The two playwrights, who are both poets and therapists, share one other thing in common: both are in longtime recovery from alcohol and drug addiction.
Using poetry from their separate collections, in “Break Out!” Bloomfield and Dingle take their stories—of separate downfalls on Broadway and in Hollywood, respectively, and their eventual paths to recovery—to a prison population. Inside the jail, they encourage the members of their captive audience to find their own voice as writers, as a possible path to change and perhaps their own recovery.
Susan Dingle and Maggie Bloomfield star in "Break Out!" which they wrote based on their poetry. (photo Brendan J. O'Reilly)
With warmth and wrenching honesty, the dialogue and poetry of “Break Out!” relate the crazy, at times hilarious, and too often heartbreaking misadventures that came before the two women’s eventual turning toward hope and their escape from the bondage of addiction.

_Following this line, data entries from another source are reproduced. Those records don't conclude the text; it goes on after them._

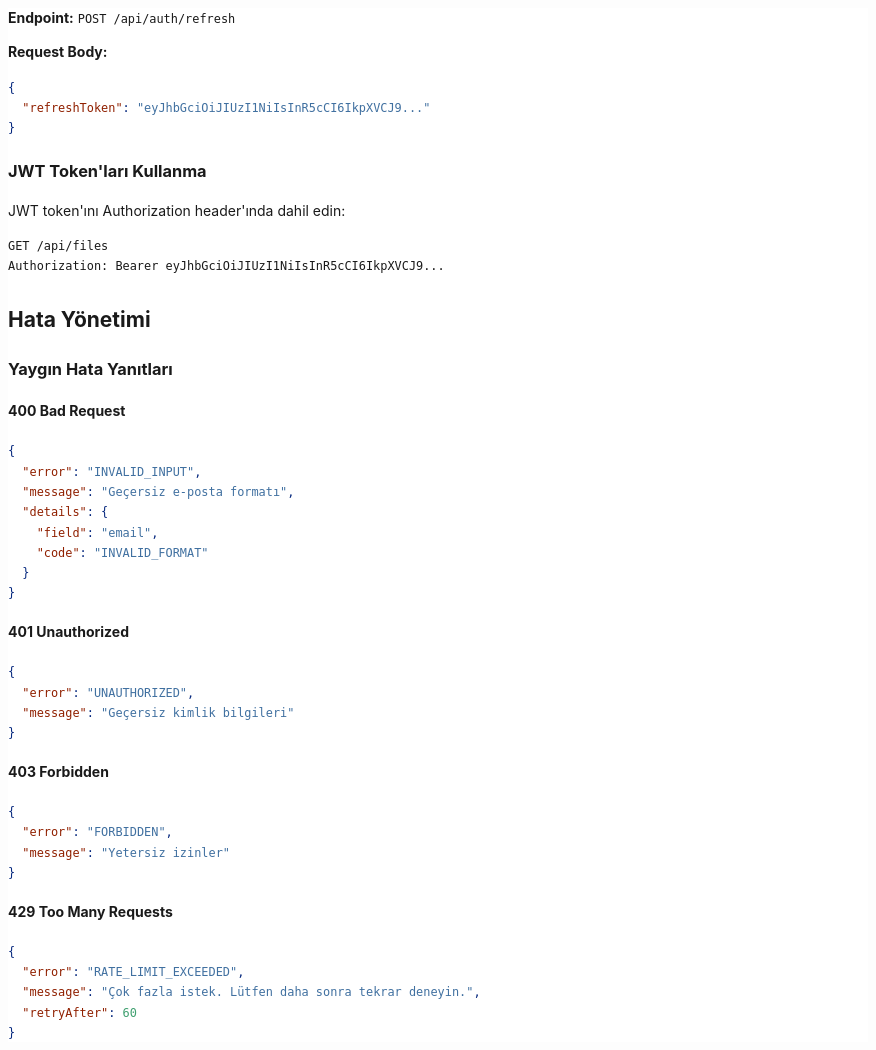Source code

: **Endpoint:** `POST /api/auth/refresh`

**Request Body:**
```json
{
  "refreshToken": "eyJhbGciOiJIUzI1NiIsInR5cCI6IkpXVCJ9..."
}
```

### JWT Token'ları Kullanma

JWT token'ını Authorization header'ında dahil edin:

```http
GET /api/files
Authorization: Bearer eyJhbGciOiJIUzI1NiIsInR5cCI6IkpXVCJ9...
```

## Hata Yönetimi

### Yaygın Hata Yanıtları

#### 400 Bad Request
```json
{
  "error": "INVALID_INPUT",
  "message": "Geçersiz e-posta formatı",
  "details": {
    "field": "email",
    "code": "INVALID_FORMAT"
  }
}
```

#### 401 Unauthorized
```json
{
  "error": "UNAUTHORIZED",
  "message": "Geçersiz kimlik bilgileri"
}
```

#### 403 Forbidden
```json
{
  "error": "FORBIDDEN",
  "message": "Yetersiz izinler"
}
```

#### 429 Too Many Requests
```json
{
  "error": "RATE_LIMIT_EXCEEDED",
  "message": "Çok fazla istek. Lütfen daha sonra tekrar deneyin.",
  "retryAfter": 60
}
```
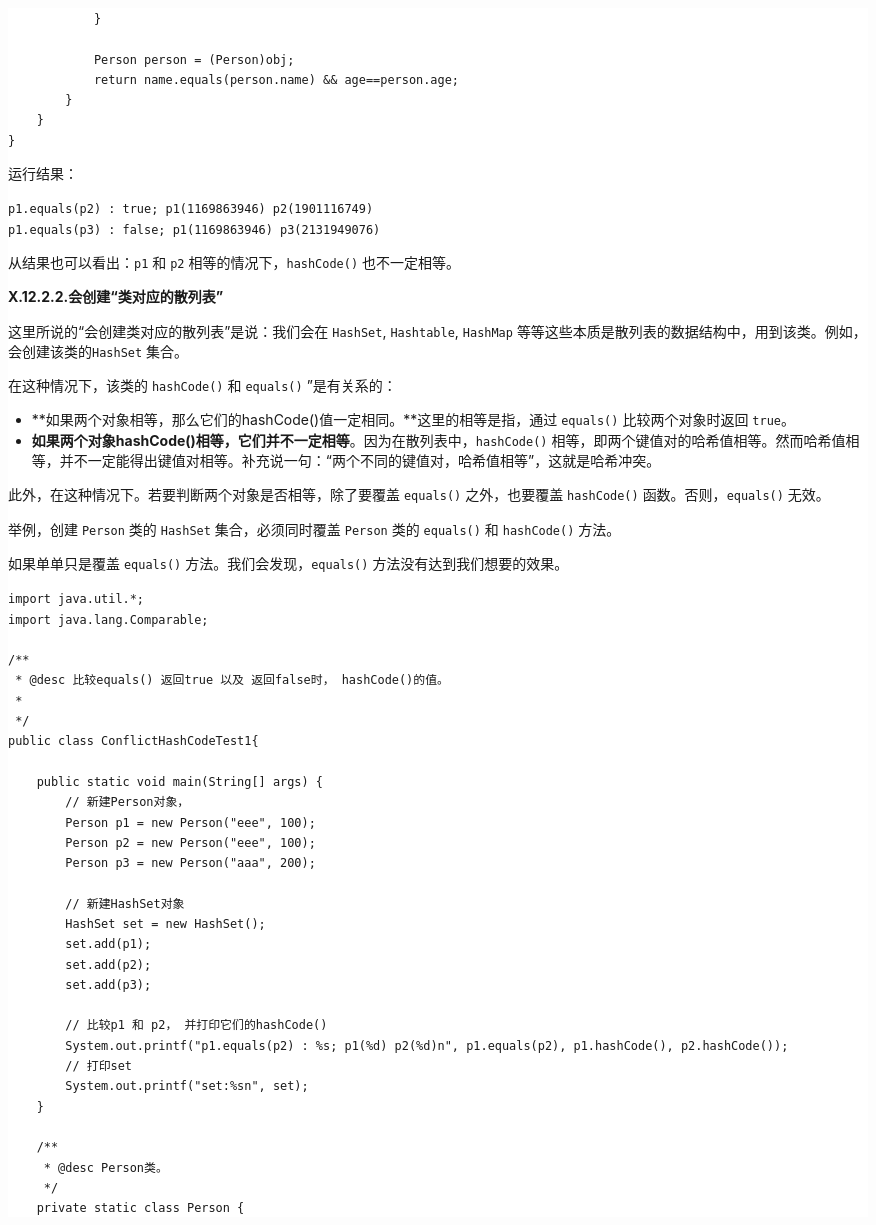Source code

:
 ```
            }  

            Person person = (Person)obj;  
            return name.equals(person.name) && age==person.age;  
        } 
    }
}
```

运行结果：

```
p1.equals(p2) : true; p1(1169863946) p2(1901116749)
p1.equals(p3) : false; p1(1169863946) p3(2131949076)
```

从结果也可以看出：`p1` 和 `p2` 相等的情况下，`hashCode()` 也不一定相等。

**X.12.2.2.会创建“类对应的散列表”**

这里所说的“会创建类对应的散列表”是说：我们会在 `HashSet`, `Hashtable`, `HashMap` 等等这些本质是散列表的数据结构中，用到该类。例如，会创建该类的`HashSet` 集合。

在这种情况下，该类的 `hashCode()`   和 `equals()` ”是有关系的：

- **如果两个对象相等，那么它们的hashCode()值一定相同。**这里的相等是指，通过 `equals()` 比较两个对象时返回 `true`。
- **如果两个对象hashCode()相等，它们并不一定相等**。因为在散列表中，`hashCode()` 相等，即两个键值对的哈希值相等。然而哈希值相等，并不一定能得出键值对相等。补充说一句：“两个不同的键值对，哈希值相等”，这就是哈希冲突。

此外，在这种情况下。若要判断两个对象是否相等，除了要覆盖 `equals()` 之外，也要覆盖 `hashCode()` 函数。否则，`equals()` 无效。

举例，创建 `Person` 类的 `HashSet` 集合，必须同时覆盖 `Person` 类的 `equals()` 和 `hashCode()` 方法。 

如果单单只是覆盖 `equals()` 方法。我们会发现，`equals()` 方法没有达到我们想要的效果。

```
import java.util.*;
import java.lang.Comparable;

/**
 * @desc 比较equals() 返回true 以及 返回false时， hashCode()的值。
 *
 */
public class ConflictHashCodeTest1{

    public static void main(String[] args) {
        // 新建Person对象，
        Person p1 = new Person("eee", 100);
        Person p2 = new Person("eee", 100);
        Person p3 = new Person("aaa", 200);

        // 新建HashSet对象 
        HashSet set = new HashSet();
        set.add(p1);
        set.add(p2);
        set.add(p3);

        // 比较p1 和 p2， 并打印它们的hashCode()
        System.out.printf("p1.equals(p2) : %s; p1(%d) p2(%d)n", p1.equals(p2), p1.hashCode(), p2.hashCode());
        // 打印set
        System.out.printf("set:%sn", set);
    }

    /**
     * @desc Person类。
     */
    private static class Person {
```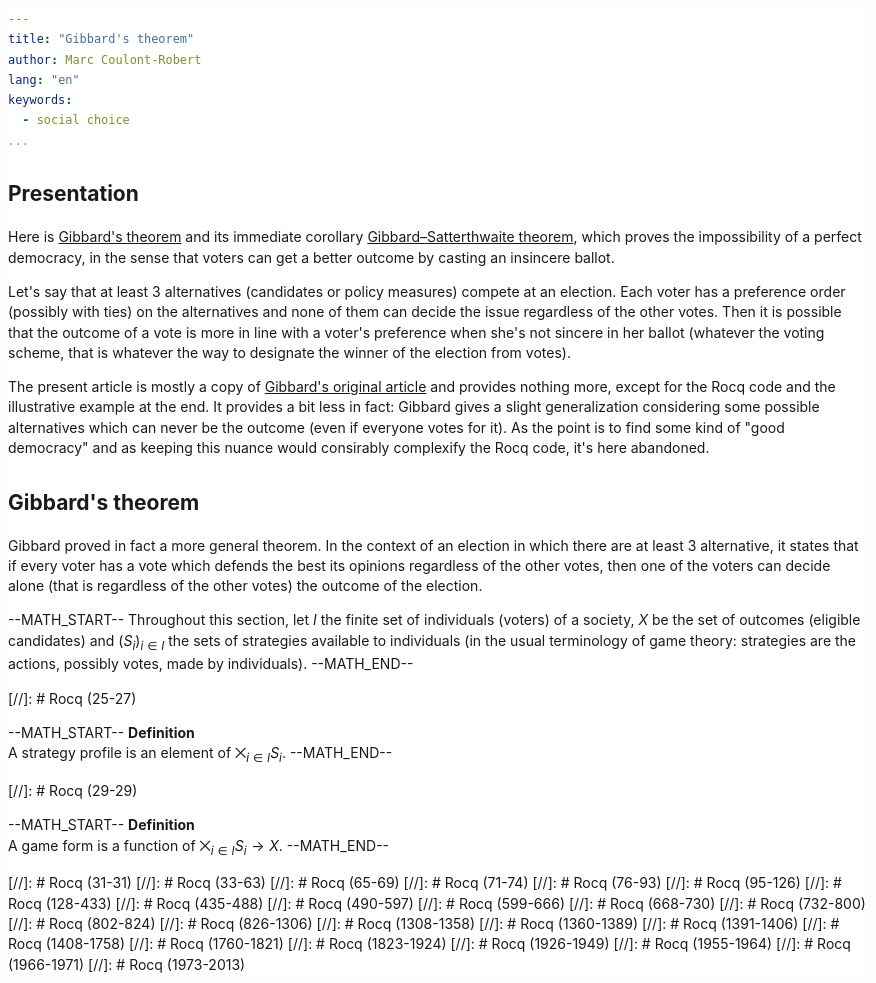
 ```yaml
---
title: "Gibbard's theorem"
author: Marc Coulont-Robert
lang: "en"
keywords:
  - social choice
...
```



## Presentation

Here is [Gibbard's theorem](https://en.wikipedia.org/wiki/Gibbard's_theorem) and its immediate corollary [Gibbard–Satterthwaite theorem](https://en.wikipedia.org/wiki/Gibbard%E2%80%93Satterthwaite_theorem), which proves the impossibility of a perfect democracy, in the sense that voters can get a better outcome by casting an insincere ballot.

Let's say that at least 3 alternatives (candidates or policy measures) compete at an election. Each voter has a preference order (possibly with ties) on the alternatives and none of them can decide the issue regardless of the other votes. Then it is possible that the outcome  of a vote is more in line with a voter's preference when she's not sincere in her ballot (whatever the voting scheme, that is whatever the way to designate the winner of the election from votes).

The present article is mostly a copy of [Gibbard's original article](https://wayback.archive-it.org/5456/20240920155724/https://www.eecs.harvard.edu/cs286r/courses/fall11/papers/Gibbard73.pdf) and provides nothing more, except for the Rocq code and the illustrative example at the end. It provides a bit less in fact: Gibbard gives a slight generalization considering some possible alternatives which can never be the outcome (even if everyone votes for it). As the point is to find some kind of "good democracy" and as keeping this nuance would consirably complexify the Rocq code, it's here abandoned.


## Gibbard's theorem

Gibbard proved in fact a more general theorem. In the context of an election in which there are at least 3 alternative, it states that if every voter has a vote which defends the best its opinions regardless of the other votes, then one of the voters can decide alone (that is regardless of the other votes) the outcome of the election.

--MATH_START--
Throughout this section, let $I$ the finite set of individuals (voters) of a society, $X$ be the set of outcomes (eligible candidates) and $(S_i)_{i \in I}$ the sets of strategies available to individuals (in the usual terminology of game theory: strategies are the actions, possibly votes, made by individuals).
--MATH_END--

[//]: # Rocq (25-27)

--MATH_START--
$\mathbf{Definition}$\
A strategy profile is an element of $\bigtimes_{i \in I} S_i$.
--MATH_END--

[//]: # Rocq (29-29)

--MATH_START--
$\mathbf{Definition}$\
A game form is a function of $\bigtimes_{i \in I} S_i \rightarrow X$.
--MATH_END--


[//]: # Rocq (31-31)
[//]: # Rocq (33-63)
[//]: # Rocq (65-69)
[//]: # Rocq (71-74)
[//]: # Rocq (76-93)
[//]: # Rocq (95-126)
[//]: # Rocq (128-433)
[//]: # Rocq (435-488)
[//]: # Rocq (490-597)
[//]: # Rocq (599-666)
[//]: # Rocq (668-730)
[//]: # Rocq (732-800)
[//]: # Rocq (802-824)
[//]: # Rocq (826-1306)
[//]: # Rocq (1308-1358)
[//]: # Rocq (1360-1389)
[//]: # Rocq (1391-1406)
[//]: # Rocq (1408-1758)
[//]: # Rocq (1760-1821)
[//]: # Rocq (1823-1924)
[//]: # Rocq (1926-1949)
[//]: # Rocq (1955-1964)
[//]: # Rocq (1966-1971)
[//]: # Rocq (1973-2013)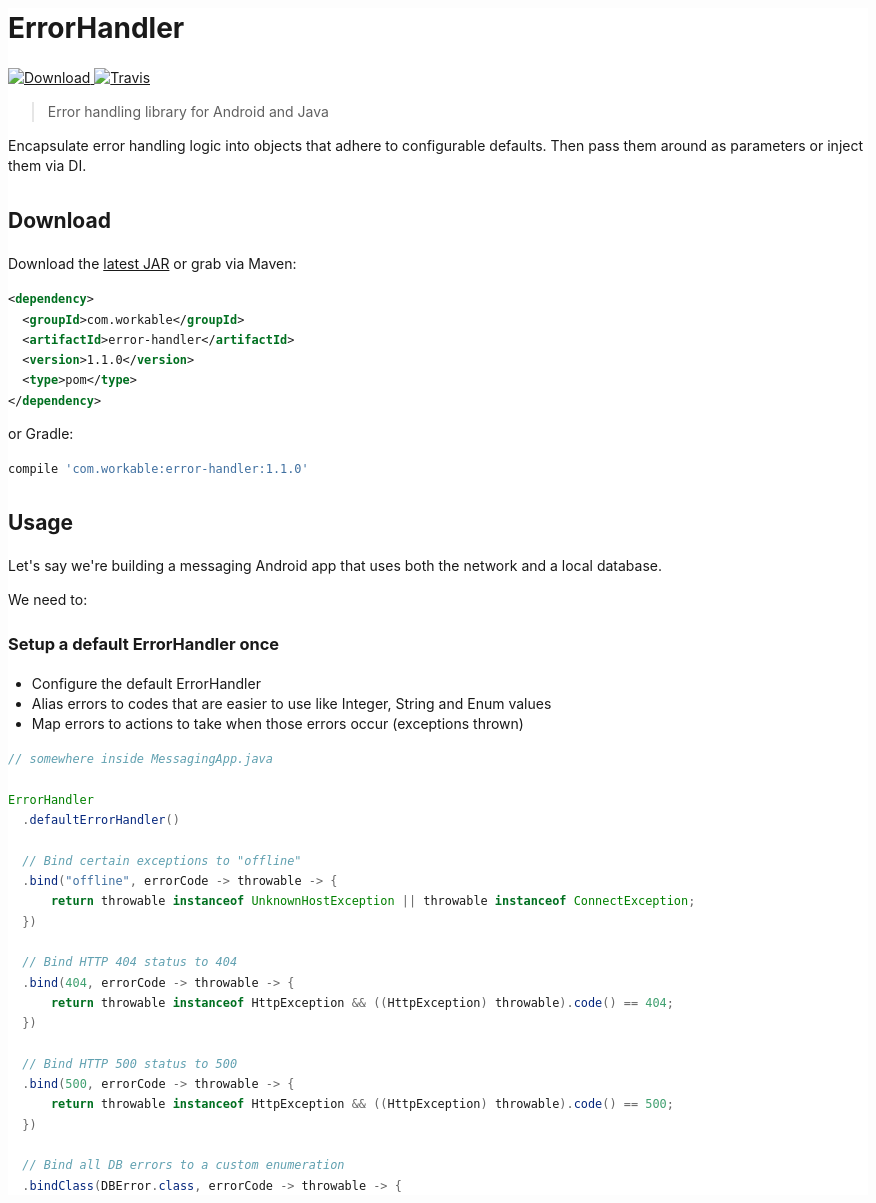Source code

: # ErrorHandler
[![Download](https://api.bintray.com/packages/workable/maven/ErrorHandler/images/download.svg) ](https://bintray.com/workable/maven/ErrorHandler/_latestVersion)
[![Travis](https://travis-ci.org/Workable/java-error-handler.svg?branch=master)](https://travis-ci.org/Workable/java-error-handler)

> Error handling library for Android and Java

Encapsulate error handling logic into objects that adhere to configurable defaults. Then pass them around as parameters or inject them via DI. 

## Download
Download the [latest JAR](https://bintray.com/workable/maven/ErrorHandler/_latestVersion) or grab via Maven:
```xml
<dependency>
  <groupId>com.workable</groupId>
  <artifactId>error-handler</artifactId>
  <version>1.1.0</version>
  <type>pom</type>
</dependency>
```

or Gradle:

```groovy
compile 'com.workable:error-handler:1.1.0'
```


## Usage

Let's say we're building a messaging Android app that uses both the network and a local database.

We need to:

### Setup a default ErrorHandler once

 - Configure the default ErrorHandler
 - Alias errors to codes that are easier to use like Integer, String and Enum values
 - Map errors to actions to take when those errors occur (exceptions thrown)

```java
// somewhere inside MessagingApp.java

ErrorHandler
  .defaultErrorHandler()

  // Bind certain exceptions to "offline"
  .bind("offline", errorCode -> throwable -> {
      return throwable instanceof UnknownHostException || throwable instanceof ConnectException;
  })

  // Bind HTTP 404 status to 404
  .bind(404, errorCode -> throwable -> {
      return throwable instanceof HttpException && ((HttpException) throwable).code() == 404;
  })

  // Bind HTTP 500 status to 500
  .bind(500, errorCode -> throwable -> {
      return throwable instanceof HttpException && ((HttpException) throwable).code() == 500;
  })

  // Bind all DB errors to a custom enumeration
  .bindClass(DBError.class, errorCode -> throwable -> {
```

“Our idea was that creative writing makes it possible for people to access well-being and to enhance and strengthen their recoveries”
PRAISE FOR BREAK OUT!
BREAK OUT! was selected as one of six new original plays for the East End Fringe Festival to be presented at the Vail-Leavitt Music Hall, Riverhead NY.
Fringe Fest showcases original works at Vail-Leavitt through Aug. 6
—riverheadlocal.com
Maggie Bloomfield And Susan Dingle Present Poetry And Addiction Therapy In ‘Break Out!’
—27east.com
The poems in “Break Out!” are drawn from “The Hollywood Dreamcatcher” by Susan Dingle and “Broadway, Booze and a Song of Life” by Maggie Bloomfield. For the past three years, the two poets have co-hosted and read their work, with partner Bubbie Brown, at Poetry Street at The Blue Duck Bakery and have been featured at open mics throughout Long Island. They have also done readings at the Nyorican Poets Café in NYC, at Southampton Cultural Center to benefit Maureen’s Haven, and at local libraries as well as national conferences.
Directors Andrew Botsford and Rosemary Cline are both longtime members of the Hampton Theatre Company in Quogue, with an array of other theater credits on their resumes. In addition to her recent work on stage as an actor, Cline has been directing all productions for Westhampton Beach High School for the past eight years, including last spring’s blockbuster, Gilbert and Sullivan’s “Pirates of Penzance.”
Botsford’s most recent directing credits include the Hampton Theatre Company’s 2014 production of “Heroes,” by Gerald Sibleyras with translation by Tom Stoppard, and HTC’s 2016 production of Theresa Rebeck’s “Dead Accounts.”